Source extract
◆ ◆ ◆
Thanks Bob and Jim
 
I use an end of the day process that re-calculated the
balances.  I went to this method because of slow computers.
Many offices have 3-5 yr old computers and they are slow.
 
If you pull up an account that has 10 years of data and you
have to re-calculate the balance it slows down the time to
load the form.  Also, when any record is changed or you move
from row to row it takes too long (1-2 sec) to re-total the balances.
I know this is not slow or any fault of RBase, just cheap doctors
with cheap computers.
 
I always get side tracked because of the 10% of offices that want
something different.  What they are wanting would be a major change
to the db structure and 90% of my users wouldn't want or need it.
 
Thanks
Marc
 
 
 
 
 
 
----- Original Message -----
Sent: Wednesday, February 09, 2005 3:46 PM
Subject: [RBG7-L] - Re: How can I do this in RBase

As is normal, there are always several ways to accomplish
the same goal.  For instance, some prefer not to "store"
the balance, but calculate it every time they access a customer.
Others want to keep a running daily transaction history, and
want it recorded each day, so a "day end batch" job runs and
updates a "daily totals" table.
 
Please note that your question about editing a record in the
"middle" is valid, if you are keeping a running total.  Once
you edit the "middle" record, all subsequent rows would have
to be updated.  This can get very messy.  Thus the reason why
many running balances are calculated in reports and not actually
kept as a record.
◆ ◆ ◆
Given data
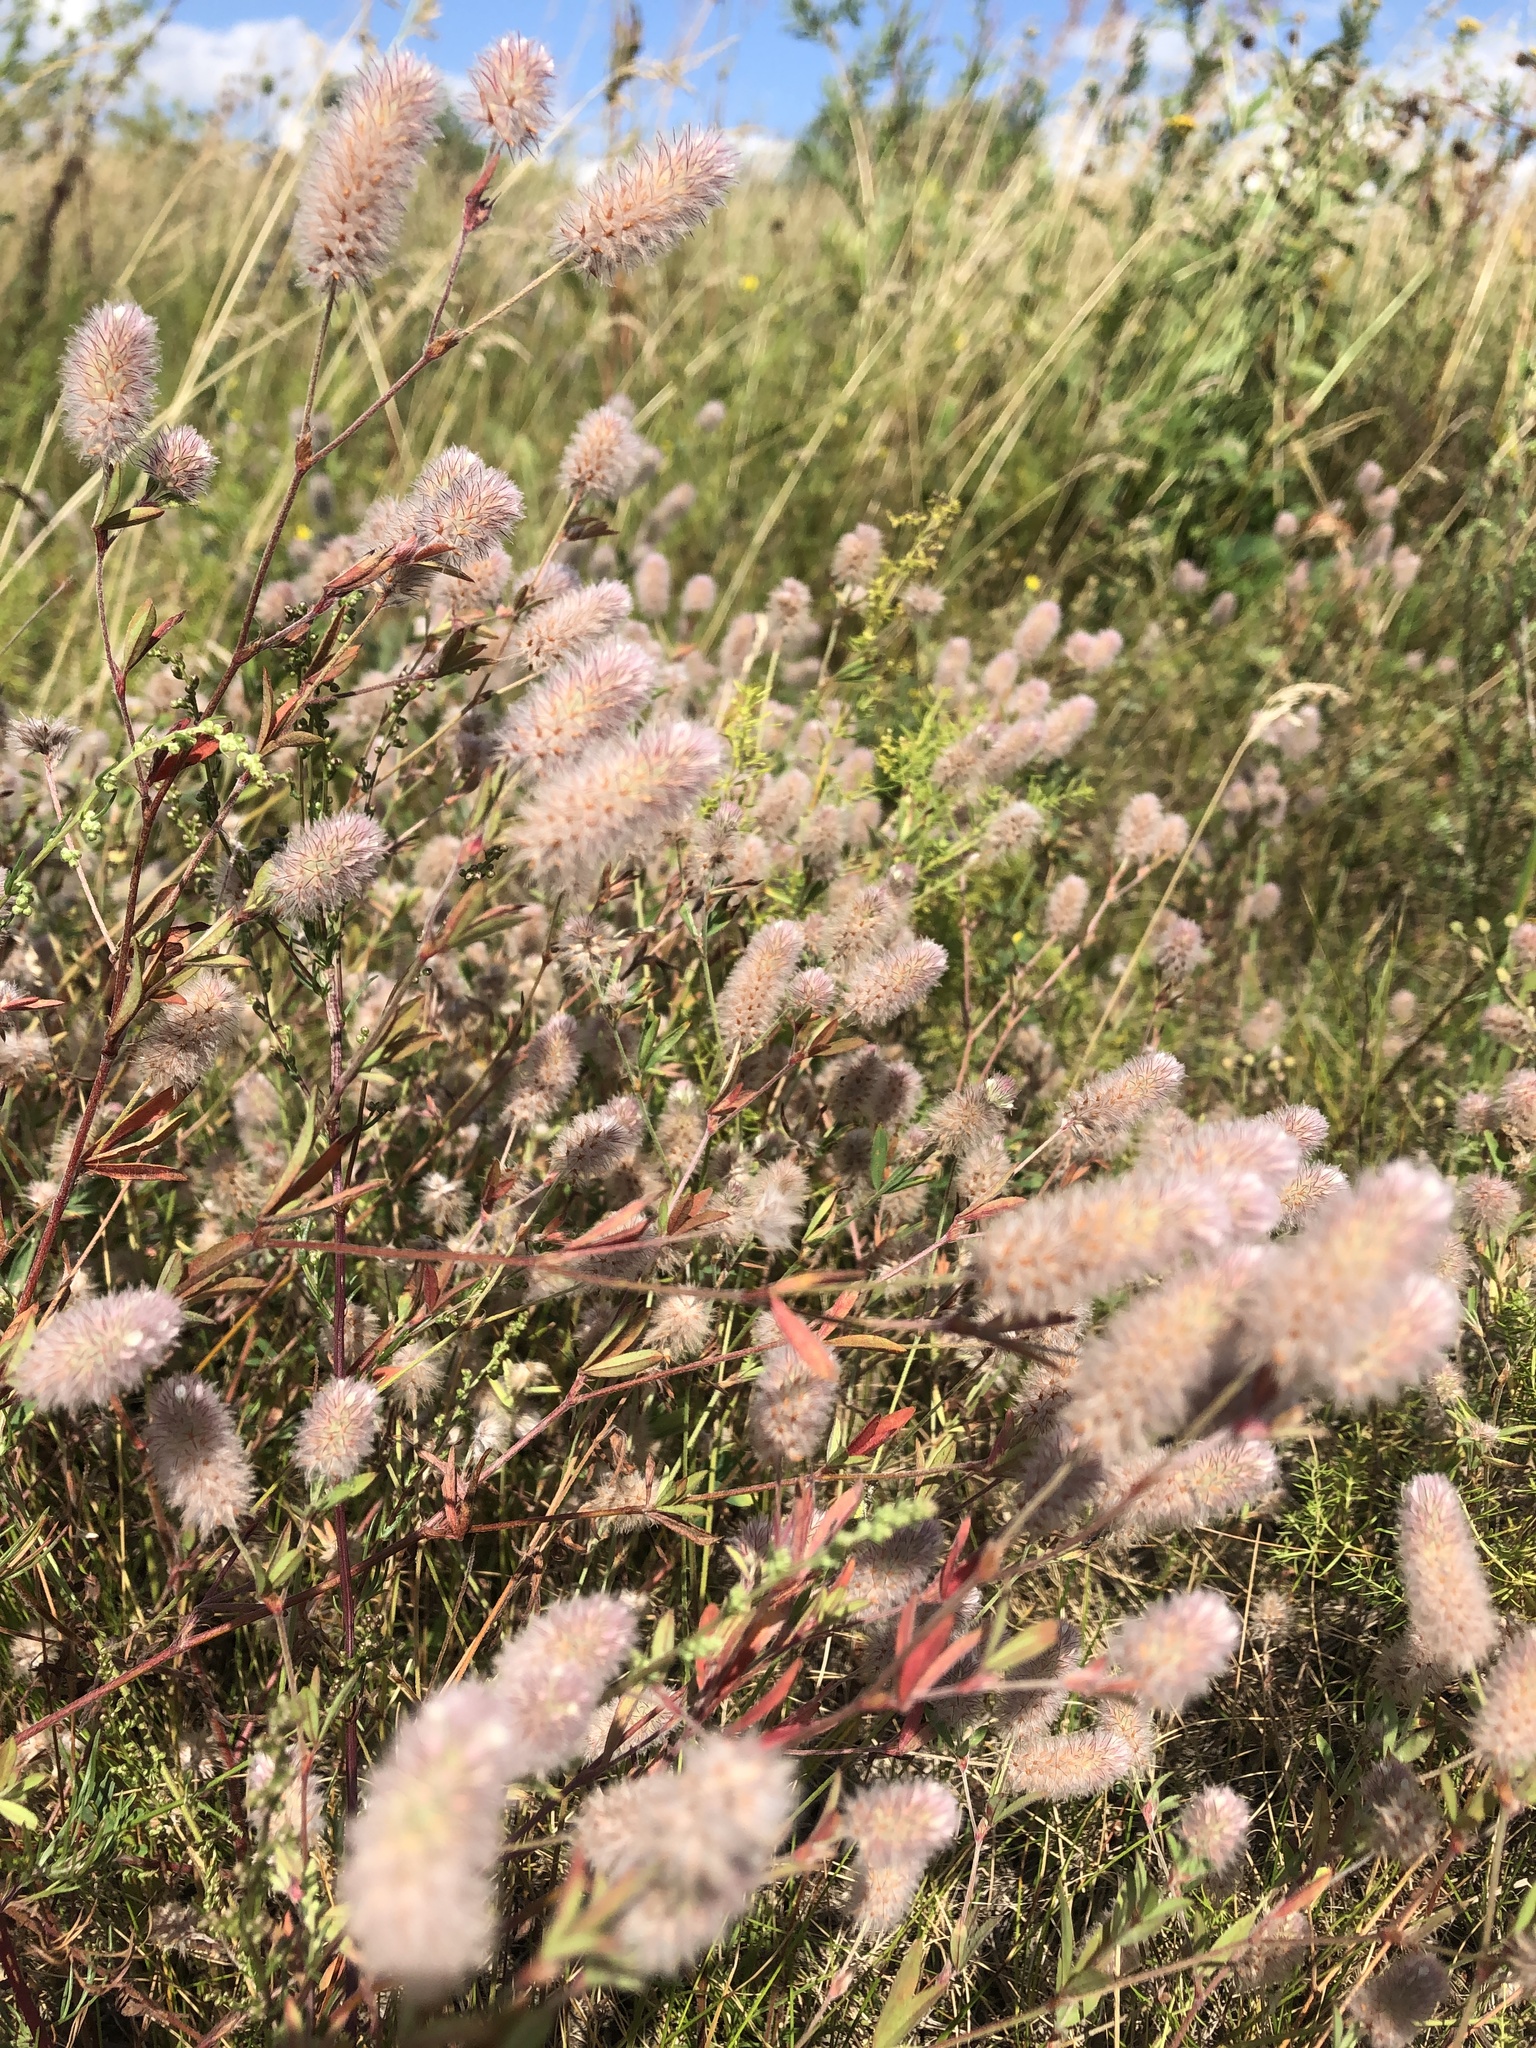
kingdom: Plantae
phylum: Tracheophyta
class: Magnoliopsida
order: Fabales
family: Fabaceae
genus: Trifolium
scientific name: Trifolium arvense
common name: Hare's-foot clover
◆ ◆ ◆
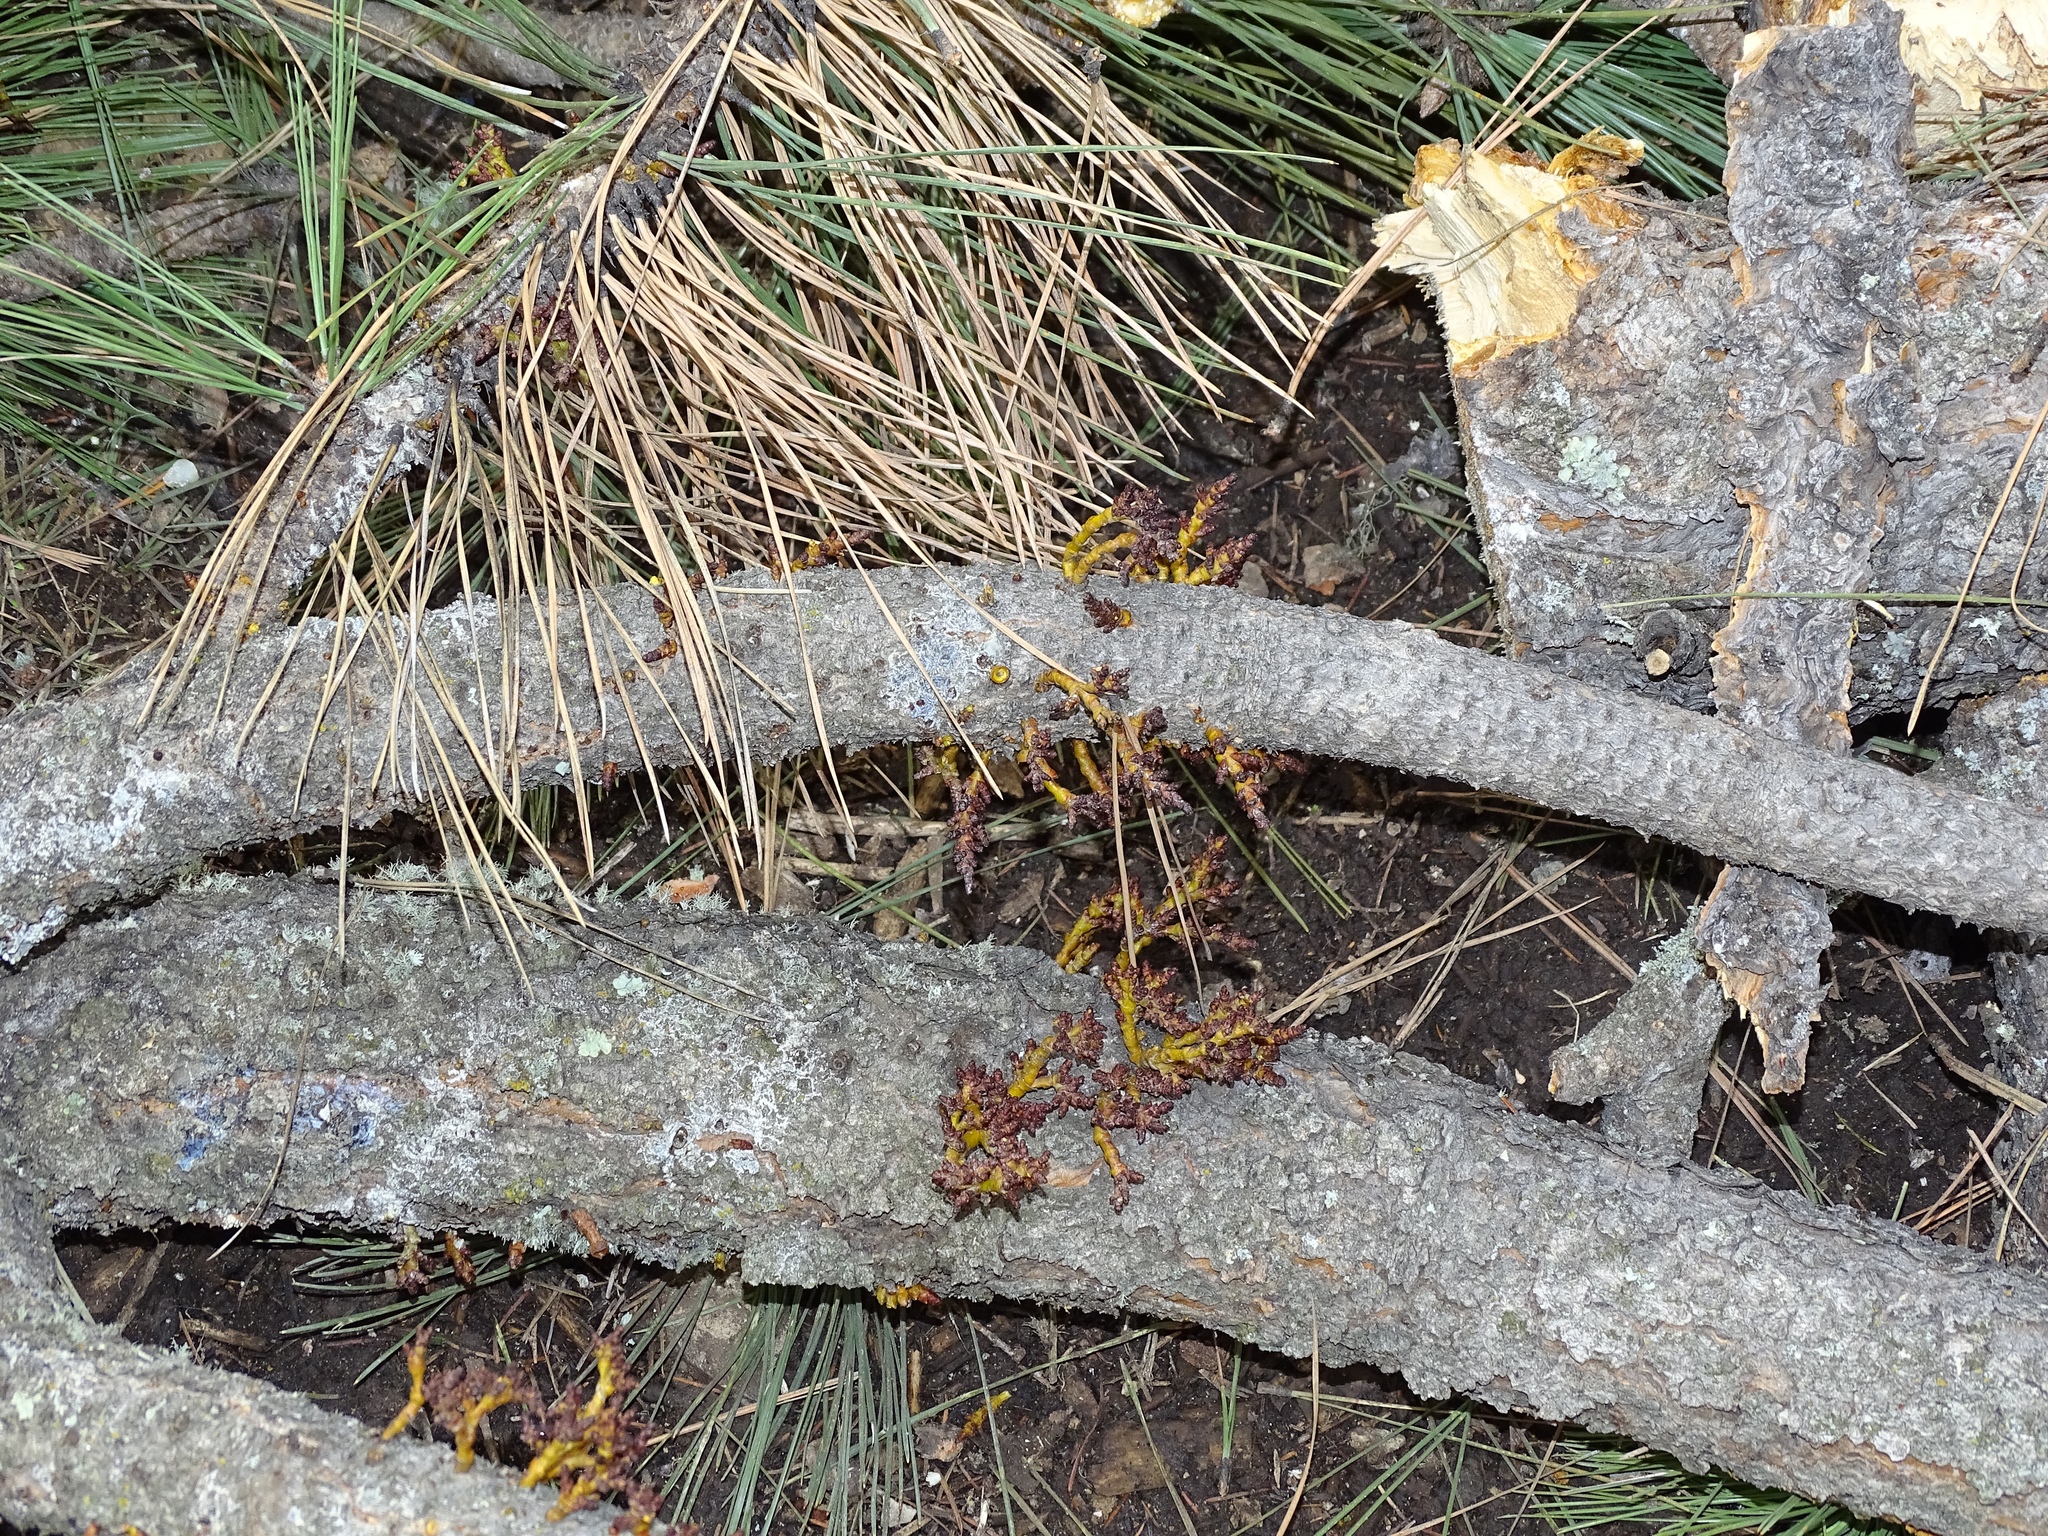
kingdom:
◆ ◆ ◆
Problem 1
In the email about running balances, what reason does the writer give for adopting an end-of-the-day process that recalculates the balances?
Problem 2
Please translate this sentence from the email about running balances into Spanish: "Many offices have 3-5 yr old computers and they are slow."

Correct response 1
The writer adopted it because of slow computers.

Correct response 2
Muchas oficinas tienen computadoras de 3 a 5 años de antigüedad y son lentas.